[Items listed in a dataset]

---+---

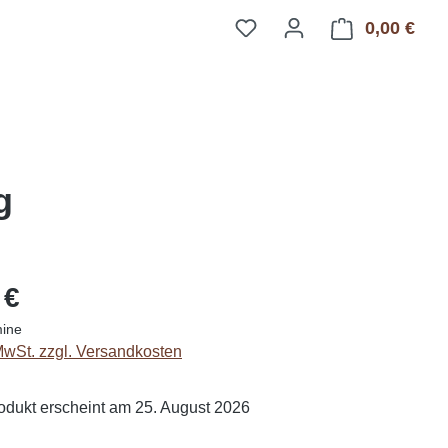
0,00 €
Ware
g
eis:
 €
mine
 MwSt. zzgl. Versandkosten
dukt erscheint am 25. August 2026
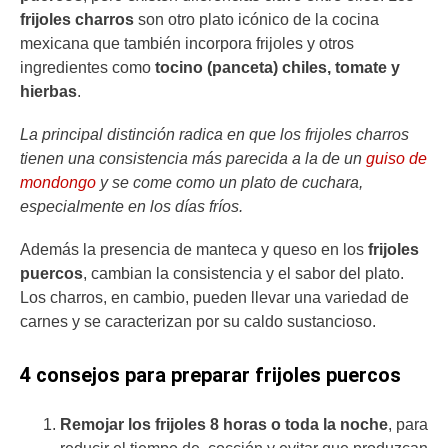
frijoles charros
son otro plato icónico de la cocina
mexicana que también incorpora frijoles y otros
ingredientes como
tocino (panceta) chiles, tomate y
hierbas
.
La principal distinción radica en que los frijoles charros
tienen una consistencia más parecida a la de un
guiso de
mondongo
y se come como un plato de cuchara,
especialmente en los días fríos.
Además la presencia de manteca y queso en los
frijoles
puercos
, cambian la consistencia y el sabor del plato.
Los charros, en cambio, pueden llevar una variedad de
carnes y se caracterizan por su caldo sustancioso.
4 consejos para preparar frijoles puercos
Remojar los frijoles 8 horas o toda la noche
, para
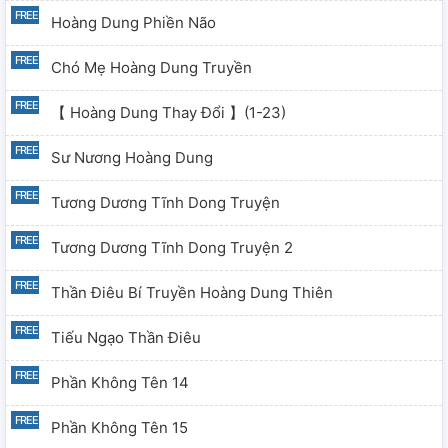
Hoàng Dung Phiền Não
Chó Mẹ Hoàng Dung Truyền
【 Hoàng Dung Thay Đổi 】(1-23)
Sư Nương Hoàng Dung
Tương Dương Tĩnh Dong Truyện
Tương Dương Tĩnh Dong Truyện 2
Thần Điêu Bí Truyền Hoàng Dung Thiên
Tiếu Ngạo Thần Điêu
Phần Không Tên 14
Phần Không Tên 15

---+---

▶ _Problem to work on_
Every line from the one containing "Remojar los frijoles 8 horas o toda la noche" through the end of the entries above, both included, should be extracted exactly, with pictures left out.

▶ _Solution to the exercise_
Remojar los frijoles 8 horas o toda la noche
, para
Hoàng Dung Phiền Não
Chó Mẹ Hoàng Dung Truyền
【 Hoàng Dung Thay Đổi 】(1-23)
Sư Nương Hoàng Dung
Tương Dương Tĩnh Dong Truyện
Tương Dương Tĩnh Dong Truyện 2
Thần Điêu Bí Truyền Hoàng Dung Thiên
Tiếu Ngạo Thần Điêu
Phần Không Tên 14
Phần Không Tên 15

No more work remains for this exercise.